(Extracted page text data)
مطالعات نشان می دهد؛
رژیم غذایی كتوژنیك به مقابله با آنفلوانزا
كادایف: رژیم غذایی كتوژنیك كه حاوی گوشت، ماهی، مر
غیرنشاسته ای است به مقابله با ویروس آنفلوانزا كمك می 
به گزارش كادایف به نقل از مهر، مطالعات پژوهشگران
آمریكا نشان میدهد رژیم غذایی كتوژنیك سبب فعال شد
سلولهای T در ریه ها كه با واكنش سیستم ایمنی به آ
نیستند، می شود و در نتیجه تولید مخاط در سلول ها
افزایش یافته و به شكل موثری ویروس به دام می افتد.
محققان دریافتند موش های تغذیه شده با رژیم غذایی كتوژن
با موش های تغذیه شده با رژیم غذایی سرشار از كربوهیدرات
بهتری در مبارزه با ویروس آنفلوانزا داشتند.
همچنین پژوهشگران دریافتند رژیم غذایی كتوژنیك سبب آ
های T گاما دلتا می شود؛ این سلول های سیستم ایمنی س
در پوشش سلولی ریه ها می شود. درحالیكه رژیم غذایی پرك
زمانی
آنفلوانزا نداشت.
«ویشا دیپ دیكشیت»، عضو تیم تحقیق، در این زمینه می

---

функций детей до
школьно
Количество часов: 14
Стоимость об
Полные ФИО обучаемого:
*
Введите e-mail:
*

--

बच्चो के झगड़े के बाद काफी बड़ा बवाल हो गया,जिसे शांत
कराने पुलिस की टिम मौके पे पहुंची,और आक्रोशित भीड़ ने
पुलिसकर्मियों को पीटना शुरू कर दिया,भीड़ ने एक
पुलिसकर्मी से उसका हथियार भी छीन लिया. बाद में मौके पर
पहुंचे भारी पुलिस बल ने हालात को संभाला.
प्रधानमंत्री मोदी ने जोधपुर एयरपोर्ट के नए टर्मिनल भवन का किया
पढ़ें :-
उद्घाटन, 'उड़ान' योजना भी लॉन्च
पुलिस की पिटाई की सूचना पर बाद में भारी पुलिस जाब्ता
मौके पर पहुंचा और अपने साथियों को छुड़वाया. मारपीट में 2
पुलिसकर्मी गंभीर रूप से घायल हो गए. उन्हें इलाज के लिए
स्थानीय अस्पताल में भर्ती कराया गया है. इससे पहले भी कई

### Task instructions:
Your answer should be one number: how many lines in the records above include "نشان".

### Reply:
2